While they are still unclear as to what the direct link is between PTSD and physical health, they believe that it is possible that the stress hormones influence the increased risk of heart disease. They believe that screening for heart disease in patients with PTSD is essential.
While PTSD is best known for its connection to soldiers and those who have been in combat situations, it also affects individuals who have been raped, attacked in some form or have survived natural disasters such as a hurricane or tornado.

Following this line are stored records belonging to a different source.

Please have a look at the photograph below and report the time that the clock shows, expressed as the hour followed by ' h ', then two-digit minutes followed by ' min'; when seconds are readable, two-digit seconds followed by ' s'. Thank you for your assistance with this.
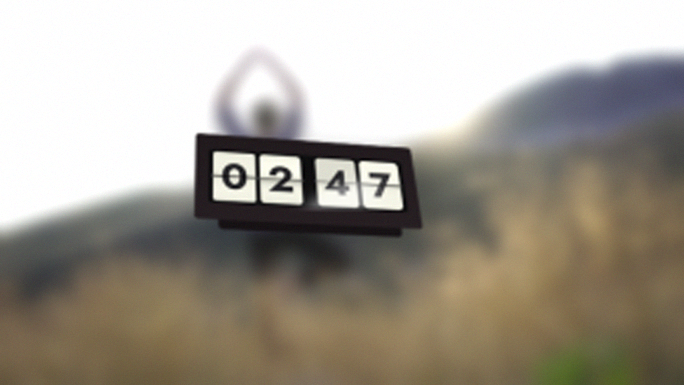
2 h 47 min
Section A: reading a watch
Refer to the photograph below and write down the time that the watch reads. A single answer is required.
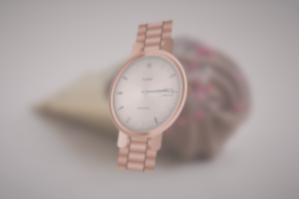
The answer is 3:15
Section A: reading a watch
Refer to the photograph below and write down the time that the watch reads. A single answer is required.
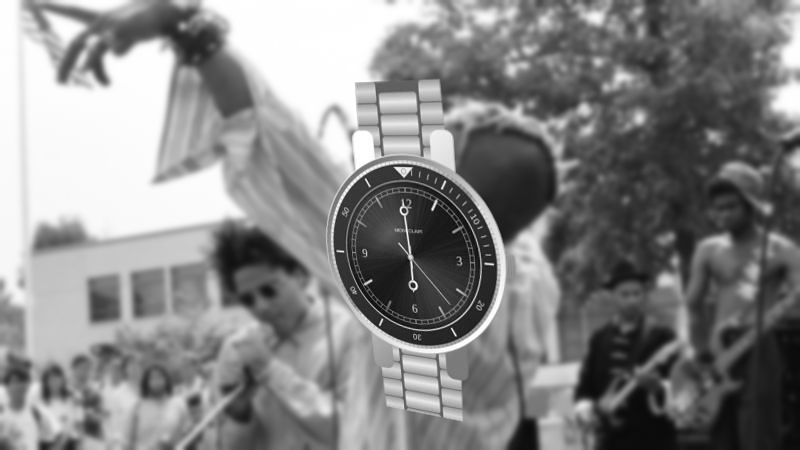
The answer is 5:59:23
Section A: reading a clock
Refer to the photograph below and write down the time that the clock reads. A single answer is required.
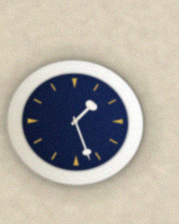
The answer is 1:27
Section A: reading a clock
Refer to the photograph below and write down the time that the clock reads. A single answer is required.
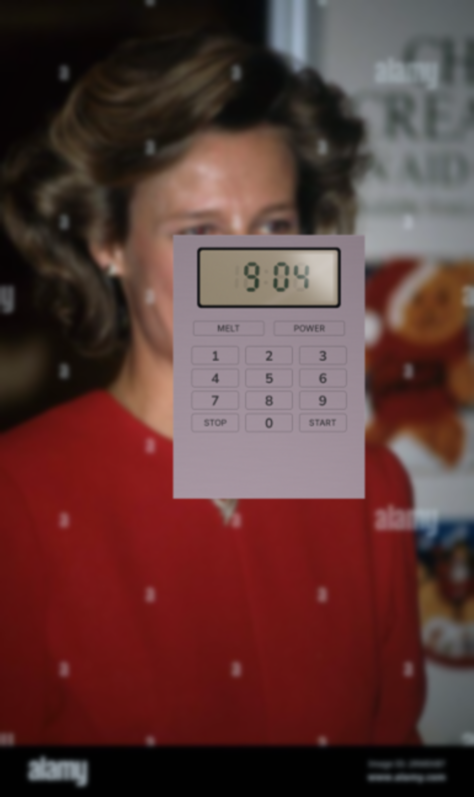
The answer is 9:04
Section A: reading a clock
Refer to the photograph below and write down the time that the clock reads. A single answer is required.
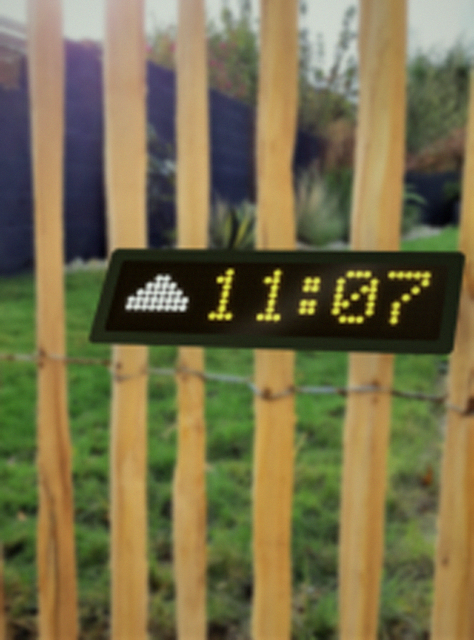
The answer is 11:07
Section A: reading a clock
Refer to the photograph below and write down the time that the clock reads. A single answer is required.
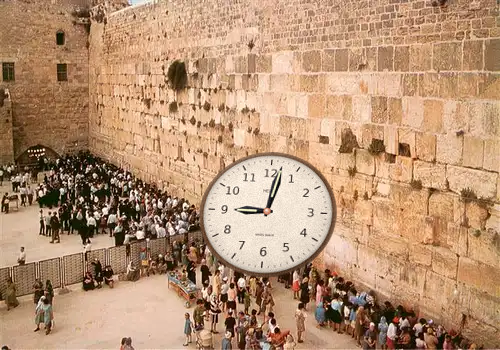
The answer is 9:02
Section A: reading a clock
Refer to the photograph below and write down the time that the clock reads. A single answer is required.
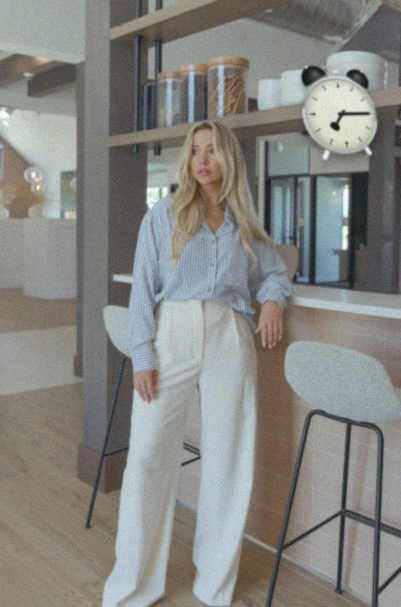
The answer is 7:15
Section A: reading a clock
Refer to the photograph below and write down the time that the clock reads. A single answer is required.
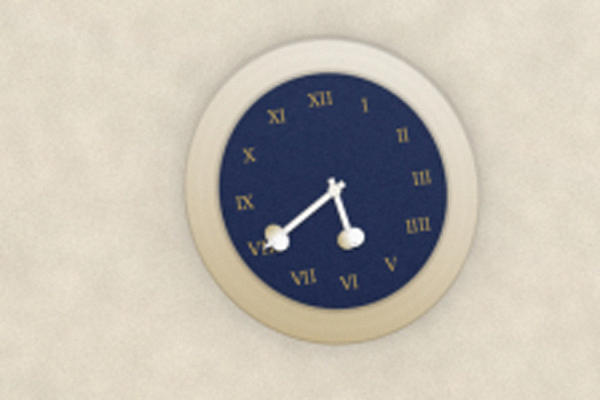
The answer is 5:40
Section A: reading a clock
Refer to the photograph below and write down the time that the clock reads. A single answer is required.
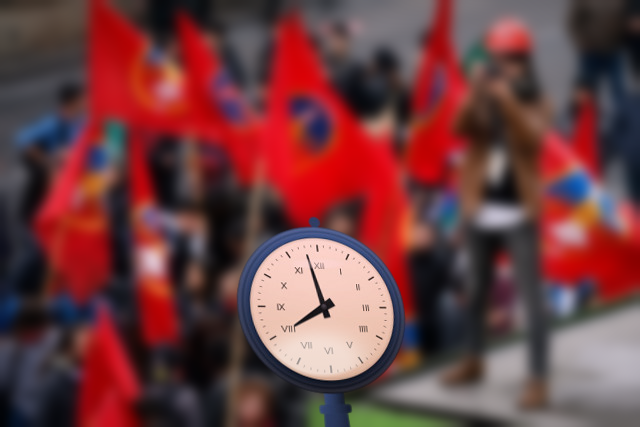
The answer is 7:58
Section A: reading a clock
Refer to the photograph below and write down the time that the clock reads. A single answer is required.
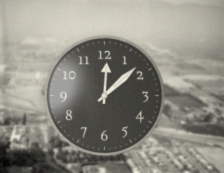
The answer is 12:08
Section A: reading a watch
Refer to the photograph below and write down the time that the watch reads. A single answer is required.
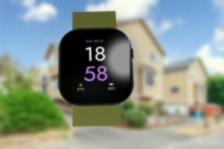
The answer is 18:58
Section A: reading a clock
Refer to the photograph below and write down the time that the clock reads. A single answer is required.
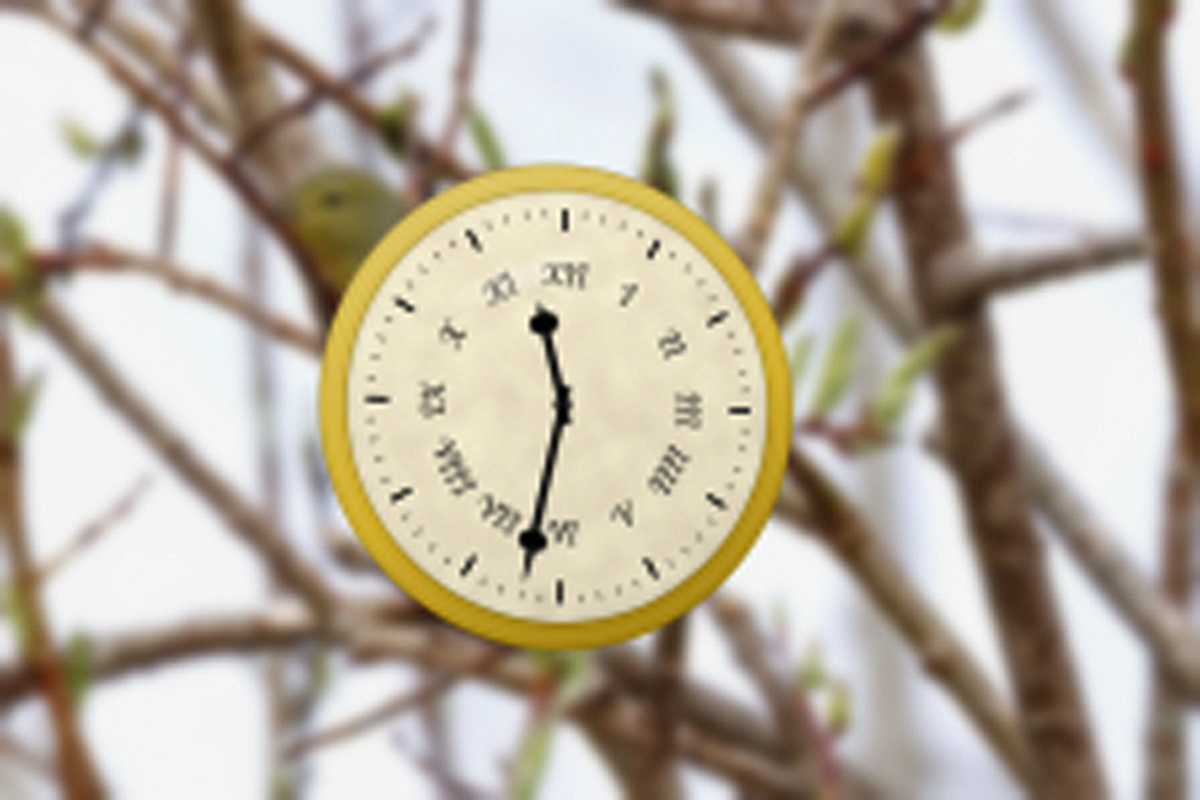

Post-traumatic stress disorder (PTSD) is associated with increased risk of multiple medical problems including myocardial infarction. However, a direct link between PTSD and atherosclerotic coronary artery disease (CAD) has not been made. Coronary artery calcium (CAC) score is an excellent method to detect atherosclerosis. This study investigated the association of PTSD to atherosclerotic CAD and mortality. Six hundred thirty-seven veterans without known CAD (61 ± 9 years of age, 12.2% women) underwent CAC scanning for clinical indications and their psychological health status (PTSD vs non-PTSD) was evaluated. In subjects with PTSD, CAC was more prevalent than in the non-PTSD cohort (76.1% vs 59%, p = 0.001) and their CAC scores were significantly higher in each Framingham risk score category compared to the non-PTSD group. Multivariable generalized linear regression analysis identified PTSD as an independent predictor of presence and extent of atherosclerotic CAD (p <0.01). During a mean follow-up of 42 months, the death rate was higher in the PTSD compared to the non-PTSD group (15, 17.1%, vs 57, 10.4%, p = 0.003). Multivariable survival regression analyses revealed a significant linkage between PTSD and mortality and between CAC and mortality. After adjustment for risk factors, relative risk (RR) of death was 1.48 (95% confidence interval [CI] 1.03 to 2.91, p = 0.01) in subjects with PTSD and CAC score >0 compared to subjects without PTSD and CAC score equal to 0. With a CAC score equal to 0, risk of death was not different between subjects with and without PTSD (RR 1.04, 95% CI 0.67 to 6.82, p = 0.4). Risk of death in each CAC category was higher in subjects with PTSD compared to matched subjects without PTSD (RRs 1.23 for CAC scores 1 to 100, 1.51 for CAC scores 101 to 400, and 1.81 for CAC scores ≥400, p <0.05 for all comparisons). In conclusion, PTSD is associated with presence and severity of coronary atherosclerosis and predicts mortality independent of age, gender, and conventional risk factors.